He said: “I am disappointed the Cabinet Secretary Shona Robison has seen fit to take this course of action and in this manner without speaking to me first.

“The current issues being faced by the board had taken place 18 months before I became chair. We have taken active steps to address the issues around governance in an appropriate way, including ordering an external review.

“It has been a great privilege to serve as chair of NHS Tayside during such challenging times and I remain confident staff will be able to deliver the highest quality of care for the people of Tayside.”
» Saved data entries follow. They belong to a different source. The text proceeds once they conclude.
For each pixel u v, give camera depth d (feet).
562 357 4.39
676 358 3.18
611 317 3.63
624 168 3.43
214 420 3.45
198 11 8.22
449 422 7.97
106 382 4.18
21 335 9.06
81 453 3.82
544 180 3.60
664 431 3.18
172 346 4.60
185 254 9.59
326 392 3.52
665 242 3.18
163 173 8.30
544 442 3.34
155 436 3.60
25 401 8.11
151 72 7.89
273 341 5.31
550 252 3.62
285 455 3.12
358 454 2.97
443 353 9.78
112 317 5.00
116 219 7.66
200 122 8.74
Speaking before Ms Robison called for his head, he had backed his beleaguered chief executive Lesley McLay but insisted “the sooner the better” for a probe into the “unusual” allocation of charity funds.

Scottish Government steps in to force immediate action to ‘strengthen the leadership’ of NHS Tayside

Prof Connell gave his support to Ms McLay after it emerged she was in the room when the decision was made to suspend NHS Tayside’s own constitution so donated cash could be “retrospectively allocated” to fill funding gaps.
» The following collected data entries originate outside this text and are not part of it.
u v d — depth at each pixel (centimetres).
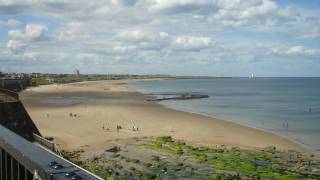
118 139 4288
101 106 8050
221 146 3975
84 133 4650
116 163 3222
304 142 4322
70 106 8094
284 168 3070
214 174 2866
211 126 5359
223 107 8656
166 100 10406
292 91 16150
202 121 5869
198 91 16075
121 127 5109
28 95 11969
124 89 16200
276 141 4344
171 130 4975
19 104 3566
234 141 4281
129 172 2950
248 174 2864
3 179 1059
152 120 5891
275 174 2862
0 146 1069
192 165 3141
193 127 5238
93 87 17500
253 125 5647
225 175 2814
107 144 4016
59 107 7869
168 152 3612
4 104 3416
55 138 4300
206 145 4019
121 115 6444
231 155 3506
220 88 19450
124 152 3647
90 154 3566
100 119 5906
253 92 15338
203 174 2881
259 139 4441
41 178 741
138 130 4922
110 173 2916
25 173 846
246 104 9500
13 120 3425
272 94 13925
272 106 8975
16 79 15812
He refused to be drawn on the appropriateness of retrospectively allocating the funds, which he conceded was “unusual”, or changes to the constitution that facilitated the move, until the conclusion of an externally-led review.

He said his “present understanding” was that the endowment funds were used “in the manner that would be intended” but wanted to be given assurances on whether it was correct for money to be given to projects previously approved in the core budget.

He also said it was unfair to blame Ms McLay given she took over just days before the decision was made to suspend the health board’s constitution.

“I don’t think one can put the blame for this at Lesley McLay’s door,” Prof Connell said.

“This decision was driven through by the now-retired finance director who came before Lindsay Bedford and the meeting was chaired by Sandy Watson, who sadly died some years ago.”